--- Given passage Enclosed Below ---

CSX: ‘Building Momentum’ in 2Q23

Written by Marybeth Luczak, Executive Editor
“We look forward to meeting the opportunities ahead in the second half of the year and over the long term as we position CSX for sustainable, profitable growth,” CSX President and CEO Joe Hinrichs reported July 20.

“We look forward to meeting the opportunities ahead in the second half of the year and over the long term as we position CSX for sustainable, profitable growth,” CSX President and CEO Joe Hinrichs reported July 20.

“The ONE CSX team continued to build momentum this quarter as our merchandise and coal businesses continued to demonstrate significant volume gains,” President and CEO Joe Hinrichs said July 20 during the Class I railroad’s second-quarter 2023 financial report. “Though intermodal activity remains challenged, our strong service performance distinguishes us in the marketplace and is attracting shippers to our network.”

Following are highlights of CSX’s second-quarter 2023 results:

  • Revenue totaled $3.70 billion, a 3% decline year-over-year “as lower fuel prices, reduced supplemental revenue, a decline in export coal benchmark prices, and a decrease in intermodal volumes more than offset the effects of volume growth in coal and merchandise and solid gains in merchandise pricing,” the railroad reported.
  • Operating income came in at $1.48 billion, falling 13% from second-quarter 2022’s $1.70 billion.  
  • Net earnings were $996 million (or $0.49 per diluted share), down 15.6% from second-quarter 2022’s $1.18 billion (or $0.54 per diluted share). Last year’s results included a $122 million gain ($0.04/share after-tax) related to the commonwealth of Virginia property sale agreement.

--- End of Enclosed Given passage ---
--- Record excerpts Enclosed Below ---

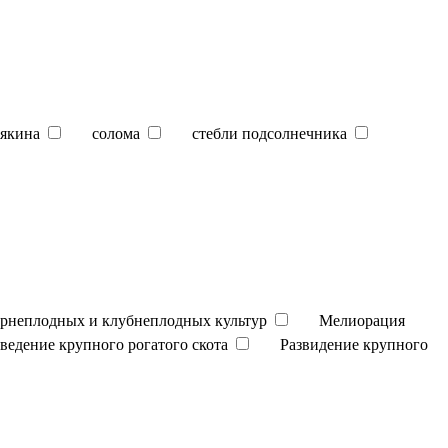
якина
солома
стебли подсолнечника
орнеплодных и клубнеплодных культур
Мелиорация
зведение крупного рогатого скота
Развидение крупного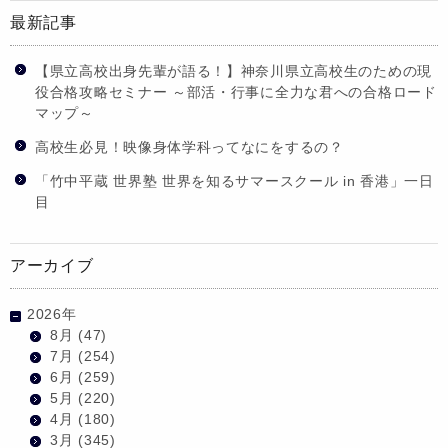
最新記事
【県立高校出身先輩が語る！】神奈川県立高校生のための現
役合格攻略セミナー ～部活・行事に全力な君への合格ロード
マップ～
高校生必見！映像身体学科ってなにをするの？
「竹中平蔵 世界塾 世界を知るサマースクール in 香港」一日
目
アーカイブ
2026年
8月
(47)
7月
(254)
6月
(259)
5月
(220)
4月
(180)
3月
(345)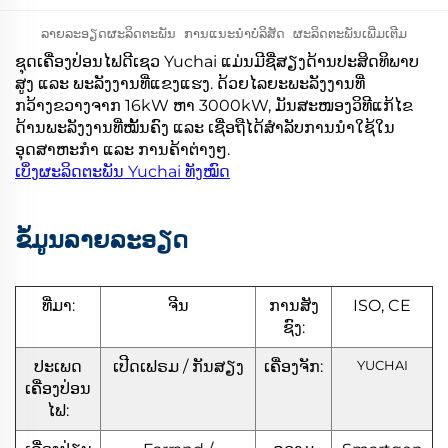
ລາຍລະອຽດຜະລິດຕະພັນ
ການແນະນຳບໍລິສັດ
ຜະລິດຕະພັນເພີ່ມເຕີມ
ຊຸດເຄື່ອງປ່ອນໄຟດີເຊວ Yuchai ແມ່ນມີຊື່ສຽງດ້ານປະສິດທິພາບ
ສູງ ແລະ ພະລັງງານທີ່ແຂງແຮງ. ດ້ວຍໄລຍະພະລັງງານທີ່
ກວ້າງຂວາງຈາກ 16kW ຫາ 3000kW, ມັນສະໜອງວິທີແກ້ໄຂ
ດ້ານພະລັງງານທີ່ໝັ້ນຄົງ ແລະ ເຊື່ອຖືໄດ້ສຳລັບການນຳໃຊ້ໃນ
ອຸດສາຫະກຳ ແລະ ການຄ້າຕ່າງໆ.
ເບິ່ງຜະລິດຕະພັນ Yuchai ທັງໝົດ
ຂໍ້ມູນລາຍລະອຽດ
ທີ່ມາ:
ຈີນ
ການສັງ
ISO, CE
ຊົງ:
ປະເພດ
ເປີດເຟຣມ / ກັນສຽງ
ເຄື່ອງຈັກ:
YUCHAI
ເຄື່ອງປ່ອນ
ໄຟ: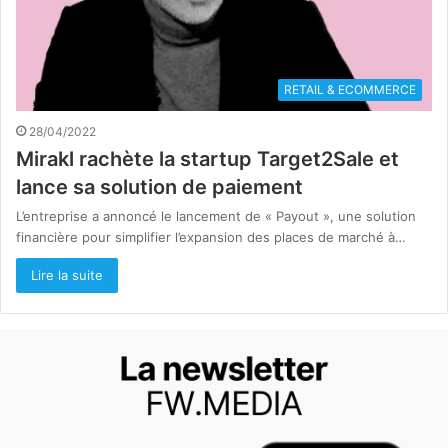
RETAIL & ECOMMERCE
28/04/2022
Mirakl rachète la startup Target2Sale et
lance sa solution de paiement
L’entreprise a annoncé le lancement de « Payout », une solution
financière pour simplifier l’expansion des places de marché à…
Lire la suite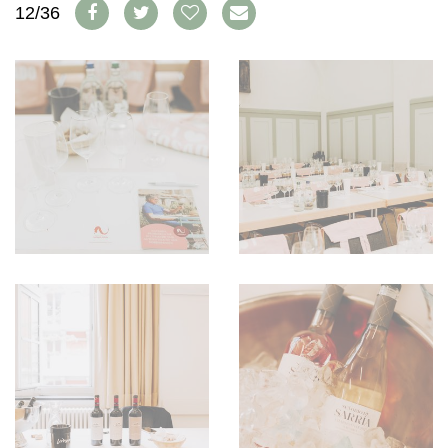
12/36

--- End of Enclosed Record excerpts ---

Assignment — Can you write out the entire CSX second-quarter 2023 article word for word?

Response for this exercise —
CSX: ‘Building Momentum’ in 2Q23

Written by Marybeth Luczak, Executive Editor
“We look forward to meeting the opportunities ahead in the second half of the year and over the long term as we position CSX for sustainable, profitable growth,” CSX President and CEO Joe Hinrichs reported July 20.

“We look forward to meeting the opportunities ahead in the second half of the year and over the long term as we position CSX for sustainable, profitable growth,” CSX President and CEO Joe Hinrichs reported July 20.

“The ONE CSX team continued to build momentum this quarter as our merchandise and coal businesses continued to demonstrate significant volume gains,” President and CEO Joe Hinrichs said July 20 during the Class I railroad’s second-quarter 2023 financial report. “Though intermodal activity remains challenged, our strong service performance distinguishes us in the marketplace and is attracting shippers to our network.”

Following are highlights of CSX’s second-quarter 2023 results:

  • Revenue totaled $3.70 billion, a 3% decline year-over-year “as lower fuel prices, reduced supplemental revenue, a decline in export coal benchmark prices, and a decrease in intermodal volumes more than offset the effects of volume growth in coal and merchandise and solid gains in merchandise pricing,” the railroad reported.
  • Operating income came in at $1.48 billion, falling 13% from second-quarter 2022’s $1.70 billion.  
  • Net earnings were $996 million (or $0.49 per diluted share), down 15.6% from second-quarter 2022’s $1.18 billion (or $0.54 per diluted share). Last year’s results included a $122 million gain ($0.04/share after-tax) related to the commonwealth of Virginia property sale agreement.